Distance to Parents' Residence

Variables Created:

Distance from Parents


Quality of Distance to Parent variables


The distance variables are created based on the respondent's address and the address of their mother and father, as reported in the locator section of the questionnaire.  The longitude and latitude locations of the respondent and their parents are determined using the geocoding software. Distance is then created "as the crow flies"--that is, as a straight line between the residences, rather than according to actual travel routes.

In the public-use dataset, the distance variables are presented using the following categories:

  1. Lives in the Same Household
  2. 1 to 5 miles
  3. 6 to 10 miles
  4. 11 to 30 miles
  5. 31 to 60 miles
  6. 61 to 100 miles
  7. 101 to 200 miles
  8. 201 to 400 miles
  9. 401 to 700 miles
  10. > 700 miles

On the restricted-use Geocode CD, the exact distance is available.

Some of the reported addresses are not complete, so the exact street address can not be determined. These addresses are assigned the longitude and latitude of the center of the zip code in which they are located. The quality variables for the distance from parents' residence variables alert users as to whether the respondent's or the parent's residence was zip centroided. A centroid is essentially the midpoint of a zip code area. The geographic information is less certain via this method.

  1. Neither respondent nor parent is zip centroided
  2. Respondent is zip centroided
  3. Parent is zip centroided
  4. Both respondent and parent are zip centroid
  5. Respondent and/or parent at a foreign location

Migration History (Location)

Variable Created: CV_MIGRATE.xx

To provide information about the respondent's migration history, survey staff created this variable based on state and county codes, as assigned by the geocoding program. The variable released to public users classifies respondent moves into one of the following four categories: 

  1. Move within county
  2. Move within state; different county
  3. Move between states
  4. Move to or from a foreign country

Respondents who have not moved since the previous interview are assigned a value of -4, valid skip.

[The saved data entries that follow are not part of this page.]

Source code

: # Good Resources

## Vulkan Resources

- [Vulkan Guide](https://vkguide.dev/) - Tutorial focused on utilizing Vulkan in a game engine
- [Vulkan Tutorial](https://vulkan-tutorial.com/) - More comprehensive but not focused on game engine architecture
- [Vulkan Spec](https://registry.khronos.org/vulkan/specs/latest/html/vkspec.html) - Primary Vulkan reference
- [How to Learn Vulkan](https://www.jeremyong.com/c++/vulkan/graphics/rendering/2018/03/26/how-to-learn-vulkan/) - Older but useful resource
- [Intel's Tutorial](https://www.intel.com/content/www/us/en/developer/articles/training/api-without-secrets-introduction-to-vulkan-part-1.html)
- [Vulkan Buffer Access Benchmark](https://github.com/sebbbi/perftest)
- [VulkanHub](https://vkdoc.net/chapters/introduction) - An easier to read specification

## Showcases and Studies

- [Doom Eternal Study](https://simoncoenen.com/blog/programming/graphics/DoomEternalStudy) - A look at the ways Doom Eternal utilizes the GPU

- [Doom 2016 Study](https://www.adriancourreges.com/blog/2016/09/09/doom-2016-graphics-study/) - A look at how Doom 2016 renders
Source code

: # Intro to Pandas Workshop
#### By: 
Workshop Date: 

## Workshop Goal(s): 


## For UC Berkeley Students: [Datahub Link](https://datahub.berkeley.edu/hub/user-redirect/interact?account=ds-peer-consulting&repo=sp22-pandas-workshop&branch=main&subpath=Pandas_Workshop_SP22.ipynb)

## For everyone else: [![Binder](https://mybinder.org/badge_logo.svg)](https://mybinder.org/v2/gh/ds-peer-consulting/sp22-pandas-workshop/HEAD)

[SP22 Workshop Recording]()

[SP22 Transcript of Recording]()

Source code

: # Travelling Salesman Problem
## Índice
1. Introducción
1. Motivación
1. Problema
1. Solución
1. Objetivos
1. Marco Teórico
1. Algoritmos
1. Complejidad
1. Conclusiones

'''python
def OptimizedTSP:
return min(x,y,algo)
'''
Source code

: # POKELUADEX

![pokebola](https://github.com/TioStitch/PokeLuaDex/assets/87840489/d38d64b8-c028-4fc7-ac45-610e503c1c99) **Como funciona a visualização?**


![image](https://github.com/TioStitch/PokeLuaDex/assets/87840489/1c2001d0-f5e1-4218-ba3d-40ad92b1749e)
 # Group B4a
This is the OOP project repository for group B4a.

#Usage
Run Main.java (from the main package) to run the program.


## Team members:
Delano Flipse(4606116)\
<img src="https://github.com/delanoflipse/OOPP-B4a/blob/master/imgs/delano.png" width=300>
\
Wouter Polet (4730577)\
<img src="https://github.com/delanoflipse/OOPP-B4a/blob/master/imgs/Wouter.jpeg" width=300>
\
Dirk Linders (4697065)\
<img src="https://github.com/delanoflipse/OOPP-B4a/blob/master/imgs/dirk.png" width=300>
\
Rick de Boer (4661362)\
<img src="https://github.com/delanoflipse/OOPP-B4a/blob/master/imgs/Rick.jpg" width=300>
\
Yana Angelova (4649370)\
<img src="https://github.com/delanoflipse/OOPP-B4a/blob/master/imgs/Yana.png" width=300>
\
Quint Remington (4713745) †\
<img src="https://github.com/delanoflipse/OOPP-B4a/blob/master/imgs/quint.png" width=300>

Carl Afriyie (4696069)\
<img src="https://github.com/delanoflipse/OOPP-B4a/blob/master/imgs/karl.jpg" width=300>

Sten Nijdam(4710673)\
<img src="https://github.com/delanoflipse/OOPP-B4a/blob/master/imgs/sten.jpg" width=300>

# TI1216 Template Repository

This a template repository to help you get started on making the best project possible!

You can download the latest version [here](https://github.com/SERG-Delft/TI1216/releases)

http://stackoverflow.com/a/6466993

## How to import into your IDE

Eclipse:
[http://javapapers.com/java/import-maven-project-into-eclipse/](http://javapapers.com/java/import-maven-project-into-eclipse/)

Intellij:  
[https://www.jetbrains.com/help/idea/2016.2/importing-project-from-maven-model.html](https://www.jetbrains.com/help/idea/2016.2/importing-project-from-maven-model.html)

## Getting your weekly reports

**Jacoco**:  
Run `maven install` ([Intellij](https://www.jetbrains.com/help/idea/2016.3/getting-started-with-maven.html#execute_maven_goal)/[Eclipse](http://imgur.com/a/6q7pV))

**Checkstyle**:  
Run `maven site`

If respondent address information is incomplete and survey staff are unable to determine locations of the respondent's residences, the respondent is assigned a value of -3, invalid skip. The input variables from the household are coded with a '0' when the respondent address is in a foreign country.

The program below creates the variable that reports migration history.  

Link to Migration History program file

Residence at Age 12

Variables Created:


A set of created variables provides information about the respondent's residence at age 12. The first three variables on the list were created using data from the round 1 parent interview, and therefore are only available for respondents with a parent interview. These variables provide Census region, MSA, and urban/rural status using the same creation procedures as described above for the variables for residence as of the interview date.

In rounds 6-9, the survey included a "Childhood Retrospective" section that retrieved some childhood information from respondents who did not have a round 1 parent interview. The final three variables on the list above were created using this information. Note that each of these variables combines information across rounds 6-9 into a single item and that they are categorized as 1997 variables in the Investigator.

A small number of respondents have data in both sets of variables. Researchers using these data should be aware of this overlap and adjust their data accordingly.